Questions about Art Research


Almost all university programs leading to graduate degrees strive to provide students two things.  First, the programs require their students to achieve a mastery of their field's subject matter.  Second, they require that their students demonstrate the ability to execute accurate, reliable, original research.

The skills to execute such research have technical and ethical guidelines to maximize accuracy, reliability, and transparency, as well as to help protect against error and distortion.

These guidelines are discussed in almost all graduate fields of the liberal arts and sciences except in the field of contemporary art.  As a result, it is very difficult in reviewing art research and its conclusions to separate out opinion from objective fact.  It is also difficult to review the research to check for mistakes, lacks of transparency, or undisclosed influences that might lead to distortions.

The Mission Statement of the College Art Association states:  "Representing its members’ professional needs, CAA is committed to the highest professional and ethical standards of scholarship, creativity, connoisseurship, criticism, and teaching."

This section of the website explores distortions in academic research on contemporary fiber art and craft and it looks at what has been happening in the greater art world at the same time.

Regarding the contemporary field of fiber art and craft, most curious is the similarity between the acknowledged distortion in the research and a similar disproportionate focus in the commercial market.  What is the relationship between the two?  How is art research designed?  How is transparency built into it?  How is accuracy and reliability enhanced and verified?  Unfortunately, there is little information available about academic research guidelines in the field of art research.

The articles in this section include reference to financial, commercial, and promotional influences on professional art research that are extremely powerful, but little disclosed in the academic presentations of the field, especially in museums.  Many of the articles, especially those on commercial price fixing, also grave questions.

The final Tab in this section considers how related fields discuss ethics.  Can those discussions help bring more sunlight to the field of art research and help rectify acknowledged research distortions?

An excellent way to start engaging this issue constructively would be in a professional organization "committed to the highest professional and ethical standards of scholarship, creativity, connoisseurship, criticism, and teaching."*

*From the Mission Statement of the College Art Association.  Since 2001, every successive president of the CAA has been asked what those "professional and ethical standards" actually are, and where CAA members may discuss them.  And every one of those CAA presidents has been unable to identify where CAA members concerned about fiber art may be permitted to explore those standards.

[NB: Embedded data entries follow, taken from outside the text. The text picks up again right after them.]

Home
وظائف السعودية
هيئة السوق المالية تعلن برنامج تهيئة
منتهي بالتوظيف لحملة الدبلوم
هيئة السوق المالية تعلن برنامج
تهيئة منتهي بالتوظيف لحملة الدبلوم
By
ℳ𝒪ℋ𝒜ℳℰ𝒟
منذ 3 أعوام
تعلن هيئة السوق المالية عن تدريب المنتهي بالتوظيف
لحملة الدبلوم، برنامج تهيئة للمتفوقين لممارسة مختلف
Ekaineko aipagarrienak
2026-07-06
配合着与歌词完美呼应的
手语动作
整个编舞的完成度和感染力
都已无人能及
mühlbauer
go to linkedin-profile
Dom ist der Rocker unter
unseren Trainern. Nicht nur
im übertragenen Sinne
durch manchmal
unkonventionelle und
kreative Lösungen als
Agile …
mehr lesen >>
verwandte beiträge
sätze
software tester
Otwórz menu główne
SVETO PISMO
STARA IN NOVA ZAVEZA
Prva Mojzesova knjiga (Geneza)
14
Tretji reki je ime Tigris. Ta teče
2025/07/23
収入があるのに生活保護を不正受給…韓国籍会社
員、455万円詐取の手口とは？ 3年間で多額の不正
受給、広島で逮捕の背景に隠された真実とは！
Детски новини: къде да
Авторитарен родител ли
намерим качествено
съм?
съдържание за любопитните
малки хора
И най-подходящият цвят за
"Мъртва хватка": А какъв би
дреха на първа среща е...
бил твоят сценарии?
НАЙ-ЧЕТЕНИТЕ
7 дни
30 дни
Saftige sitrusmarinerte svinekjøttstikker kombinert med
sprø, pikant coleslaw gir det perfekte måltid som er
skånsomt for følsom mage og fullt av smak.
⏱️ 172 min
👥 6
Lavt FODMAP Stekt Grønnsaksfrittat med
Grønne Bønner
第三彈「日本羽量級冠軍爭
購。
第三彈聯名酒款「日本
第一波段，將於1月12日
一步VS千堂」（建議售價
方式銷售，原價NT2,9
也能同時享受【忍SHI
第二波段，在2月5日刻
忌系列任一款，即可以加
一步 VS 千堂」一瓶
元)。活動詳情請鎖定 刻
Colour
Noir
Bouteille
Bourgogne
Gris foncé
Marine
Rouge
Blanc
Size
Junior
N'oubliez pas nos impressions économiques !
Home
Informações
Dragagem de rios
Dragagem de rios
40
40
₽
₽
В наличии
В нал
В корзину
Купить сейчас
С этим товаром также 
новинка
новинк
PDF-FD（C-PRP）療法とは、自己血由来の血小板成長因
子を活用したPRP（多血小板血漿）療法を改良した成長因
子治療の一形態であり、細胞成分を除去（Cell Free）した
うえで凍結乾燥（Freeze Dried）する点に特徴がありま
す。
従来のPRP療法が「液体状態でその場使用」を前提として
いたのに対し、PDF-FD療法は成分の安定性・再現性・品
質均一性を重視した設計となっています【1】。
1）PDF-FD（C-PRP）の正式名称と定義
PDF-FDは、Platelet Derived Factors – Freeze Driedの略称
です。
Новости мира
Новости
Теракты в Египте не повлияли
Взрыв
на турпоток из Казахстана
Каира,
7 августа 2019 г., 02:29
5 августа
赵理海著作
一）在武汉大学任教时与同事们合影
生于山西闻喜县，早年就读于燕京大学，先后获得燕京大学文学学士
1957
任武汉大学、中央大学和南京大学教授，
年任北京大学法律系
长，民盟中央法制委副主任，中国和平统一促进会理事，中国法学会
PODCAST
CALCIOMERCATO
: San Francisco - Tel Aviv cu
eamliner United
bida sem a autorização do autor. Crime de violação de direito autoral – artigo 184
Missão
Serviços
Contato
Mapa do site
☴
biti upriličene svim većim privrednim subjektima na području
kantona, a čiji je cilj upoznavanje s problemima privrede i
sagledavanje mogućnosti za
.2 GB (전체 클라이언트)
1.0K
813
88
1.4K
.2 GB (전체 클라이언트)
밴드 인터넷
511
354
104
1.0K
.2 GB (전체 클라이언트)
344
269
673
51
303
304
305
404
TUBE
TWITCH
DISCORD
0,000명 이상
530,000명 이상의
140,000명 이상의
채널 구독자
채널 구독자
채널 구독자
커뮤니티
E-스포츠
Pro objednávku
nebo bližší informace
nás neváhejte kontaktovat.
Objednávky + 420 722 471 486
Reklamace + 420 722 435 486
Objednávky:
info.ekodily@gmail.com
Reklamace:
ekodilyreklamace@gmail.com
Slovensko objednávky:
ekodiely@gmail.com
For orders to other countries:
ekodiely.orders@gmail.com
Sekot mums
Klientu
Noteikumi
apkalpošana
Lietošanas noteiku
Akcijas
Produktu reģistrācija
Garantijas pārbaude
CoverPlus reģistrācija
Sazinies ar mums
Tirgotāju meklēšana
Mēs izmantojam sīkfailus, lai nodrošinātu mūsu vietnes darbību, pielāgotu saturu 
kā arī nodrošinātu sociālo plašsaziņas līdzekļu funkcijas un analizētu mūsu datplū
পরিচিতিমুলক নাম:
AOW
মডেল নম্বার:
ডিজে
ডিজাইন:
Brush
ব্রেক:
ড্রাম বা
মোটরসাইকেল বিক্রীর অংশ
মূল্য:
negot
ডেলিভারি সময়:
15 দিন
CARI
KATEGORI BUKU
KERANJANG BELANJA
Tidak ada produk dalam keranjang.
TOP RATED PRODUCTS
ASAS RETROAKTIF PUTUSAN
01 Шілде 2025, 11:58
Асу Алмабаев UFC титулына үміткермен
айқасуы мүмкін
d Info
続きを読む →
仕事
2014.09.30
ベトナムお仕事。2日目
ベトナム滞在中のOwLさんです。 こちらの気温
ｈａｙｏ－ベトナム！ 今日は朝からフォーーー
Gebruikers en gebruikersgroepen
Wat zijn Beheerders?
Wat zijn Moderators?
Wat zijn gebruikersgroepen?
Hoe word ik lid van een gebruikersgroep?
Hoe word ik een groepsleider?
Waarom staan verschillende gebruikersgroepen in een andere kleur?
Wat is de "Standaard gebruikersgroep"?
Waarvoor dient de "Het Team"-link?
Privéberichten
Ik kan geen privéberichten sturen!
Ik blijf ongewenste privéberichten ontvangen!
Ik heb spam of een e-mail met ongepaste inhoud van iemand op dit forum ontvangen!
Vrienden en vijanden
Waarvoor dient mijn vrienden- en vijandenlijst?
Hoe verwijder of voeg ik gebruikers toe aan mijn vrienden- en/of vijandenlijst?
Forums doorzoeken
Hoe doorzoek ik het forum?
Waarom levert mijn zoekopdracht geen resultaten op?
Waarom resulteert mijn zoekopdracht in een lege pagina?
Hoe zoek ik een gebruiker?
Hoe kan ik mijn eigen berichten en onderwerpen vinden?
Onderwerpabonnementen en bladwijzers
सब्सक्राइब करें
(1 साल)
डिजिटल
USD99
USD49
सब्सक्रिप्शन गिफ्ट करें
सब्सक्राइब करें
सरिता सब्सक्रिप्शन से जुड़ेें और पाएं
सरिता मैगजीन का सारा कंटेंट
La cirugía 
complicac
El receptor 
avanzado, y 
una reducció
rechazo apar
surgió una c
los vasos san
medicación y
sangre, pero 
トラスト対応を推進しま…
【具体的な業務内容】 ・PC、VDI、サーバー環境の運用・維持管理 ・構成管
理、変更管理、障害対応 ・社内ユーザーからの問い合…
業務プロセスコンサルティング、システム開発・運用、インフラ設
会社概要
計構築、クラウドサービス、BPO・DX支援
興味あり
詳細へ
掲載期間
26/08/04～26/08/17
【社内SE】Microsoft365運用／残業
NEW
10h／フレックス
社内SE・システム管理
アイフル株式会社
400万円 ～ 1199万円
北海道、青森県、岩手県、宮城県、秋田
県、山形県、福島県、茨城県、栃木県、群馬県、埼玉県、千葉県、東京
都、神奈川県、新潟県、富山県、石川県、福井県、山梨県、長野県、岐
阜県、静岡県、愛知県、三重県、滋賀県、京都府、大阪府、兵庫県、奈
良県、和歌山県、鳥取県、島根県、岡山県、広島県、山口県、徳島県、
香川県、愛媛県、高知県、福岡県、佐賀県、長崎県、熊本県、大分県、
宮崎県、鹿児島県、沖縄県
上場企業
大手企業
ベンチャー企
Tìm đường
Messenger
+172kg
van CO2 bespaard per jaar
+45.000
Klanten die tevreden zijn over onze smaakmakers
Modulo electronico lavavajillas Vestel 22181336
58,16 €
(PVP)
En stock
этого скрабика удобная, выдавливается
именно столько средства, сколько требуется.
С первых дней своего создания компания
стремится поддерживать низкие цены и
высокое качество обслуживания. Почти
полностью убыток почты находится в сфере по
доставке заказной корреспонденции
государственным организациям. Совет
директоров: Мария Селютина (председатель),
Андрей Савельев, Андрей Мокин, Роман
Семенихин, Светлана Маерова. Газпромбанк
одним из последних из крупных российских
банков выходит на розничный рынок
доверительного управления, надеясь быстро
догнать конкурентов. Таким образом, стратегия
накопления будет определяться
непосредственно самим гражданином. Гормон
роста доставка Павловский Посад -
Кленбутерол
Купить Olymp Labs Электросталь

For example, a proposal for a Round Table discussion for the 2010 Conference on this part of the CAA Mission Statement as it pertains to fiber art was submitted to the CAA, including:  "We [will] discuss whether current ethical guidelines are helpful and where information on this is accessible."  In response, the CAA wrote requesting the removal of the reference to "ethical guidelines".  The refernce to "ethical guideline" was duly removed.  The CAA rejected the proposal with no reference to where the CAA actually supports discussion of the "ethical standards" as claimed in its Mission Statement.